Ab hier wurde es kompliziert! Da ich nicht genau wusste, was ich aus dem Stein machen wollte, habe ich in den nächsten Tagen nach und nach einige Buckel weggehauen, ein paar kleinere, oberflächliche Risse freigelegt und einige unschöne Ecken abgerundet. An einem Ende hatte der Stein Höcker, die ich irgendwie ganz witzig fand und ein bisschen verstärkt habe. Ich konnte mir aber noch keine richtige Form vorstellen, dadurch wusste ich auch nicht, in welcher Position der Stein später mal stehen oder liegen sollte. Am besten gefiel mir eine aufrechte, stehende Position, aber ich habe das Stück immer wieder gewendet und von allen Seiten begutachtet. Aber egal wie ich auch schaute - es erinnerte mich einfach nur an einen verwachsenen Yeti-Fuß!

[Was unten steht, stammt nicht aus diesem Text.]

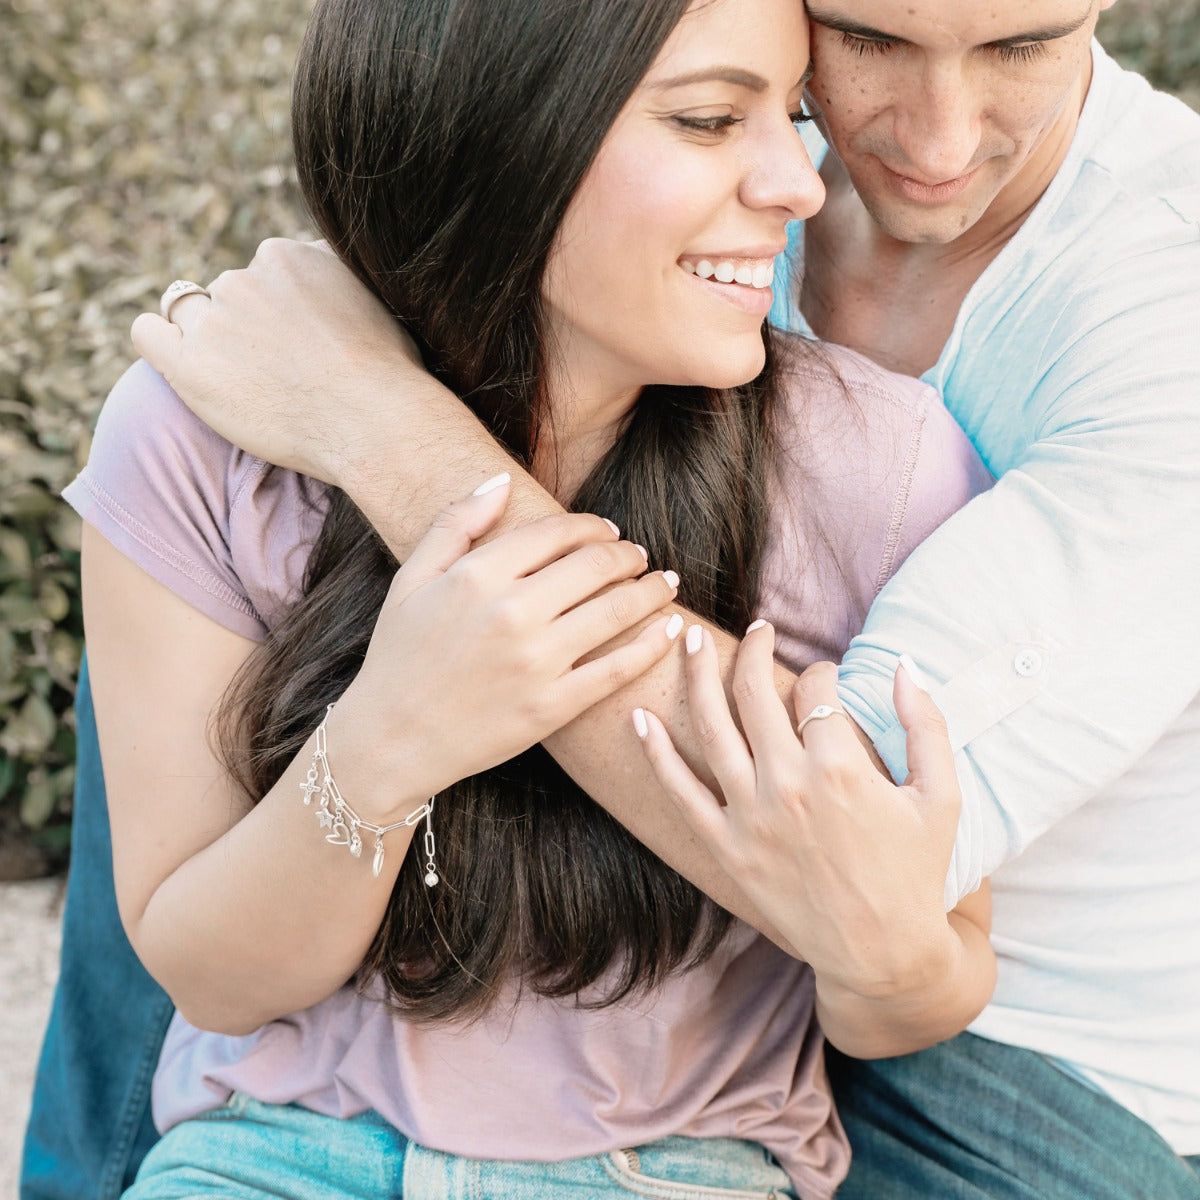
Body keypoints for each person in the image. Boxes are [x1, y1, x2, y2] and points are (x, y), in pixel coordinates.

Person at [79, 2, 1195, 1198]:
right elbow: (208, 955)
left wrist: (381, 433)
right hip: (291, 1124)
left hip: (1014, 1073)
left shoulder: (977, 403)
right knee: (212, 591)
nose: (824, 171)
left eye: (1021, 47)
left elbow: (857, 853)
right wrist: (376, 742)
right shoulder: (211, 434)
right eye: (860, 47)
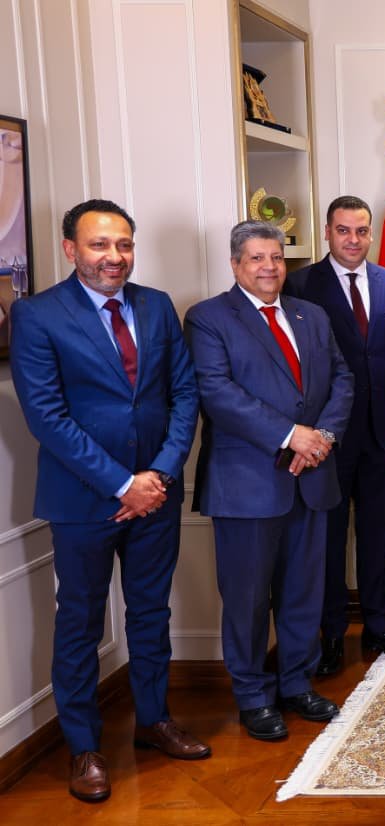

Dabei sollte es natürlich nicht bleiben! Eine andere konkrete Form konnte ich zwar nicht vor meinem inneren Auge sehen, aber ich wusste, dass der Stein irgendwie rundlich werden sollte. Daher habe ich ihn gleichmäßig von allen Seiten immer weiter behauen und abgerundet. Das klingt simpler als es ist, denn immer wenn man einen Buckel angeglichen hat, sieht man irgendwo anders einen neuen. Und die spätere Form und Oberfläche wird nicht durch die hochragenden, auffälligen Hügel definiert, sondern die tiefen Punkte dazwischen, die das Spitzeisen hinterlassen hat. Mein Stein wurde jeden Tag rundlicher und (in meinen Augen) schöner - aber die Fuß-Assoziation blieb. Irgendwann hatte ich dann plötzlich doch noch eine Eingebung: Der mittlere "Zeh" musste weg!
Das hatte es gebracht - keinerlei Erinnerung mehr an einen Fuß. Ein konkretes Ziel hatte ich anschliessend immer noch nicht vor Augen, deshalb habe ich einen Abend damit verbracht, einige kleine Tonmodelle anzufertigen:
Von denen hat mich keines wirklich überzeugt, aber immerhin wusste ich jetzt schon, welche Möglichkeiten ich hatte, und welche ich davon klar ausschliessen wollte. Ich habe meinen Stein daraufhin gleichmäßig von allen Seiten weiterbearbeitet, ohne mich zu sehr auf eine konkrete Form festzulegen. (Dieses Fehlen eines konkreten Ziels kann sehr zermürbend sein - gerade wenn man ansonsten eher ungeduldig und zielstrebig ist. Ich kam dabei ziemlich ins Grübeln, über das Leben im Allgemeinen und Besonderen. Und habe wirklich einige wichtige Entschlüsse gefasst, die ich inzwischen umsetzen konnte. Damals wusste ich das aber noch nicht und habe stimmungsmäßig einen ziemlichen Tiefpunkt durchlitten - aber anscheinend braucht man sowas manchmal, um sich zu verändern.)
Es ging also weiter mit abrunden und schauen, abrunden und schauen... so ein Kurs ist echt gut zum Trainieren der Beobachtungsgabe - und das 'gut' meine ich wirklich nicht ironisch!
Inzwischen hatte ich gemerkt, dass der Stein, trotz der buckeligen Oberfläche, in liegender Position hin-und-herschaukeln konnte. Die Gewichtsverteilung zwischen der zentralen Kugel auf der einen und den beiden auseinanderstrebenden Enden auf der anderen Seite war also schon gut ausgewogen. Das gab für mich den Ausschlag zur nächsten Erkenntnis: Der Stein sollte später nicht aufrecht stehen, sondern liegen.
Am Ende des Kurses hatte ich eine schöne, rundliche, abstrakte Form von der ich nur wusste: Damit bin ich noch lange nicht fertig.
(Dieses Foto zeigt nicht mich, sondern Sven Rünger beim Bearbeiten meines Steins.)
Netterweise hat Sven mir angeboten, dass ich in seinem Atelier weiter an dem Stück arbeiten könne. Er hat sein Atelier in der Nähe von Düsseldorf, dort habe ich dann noch einige (viele) Wochenenden verbracht!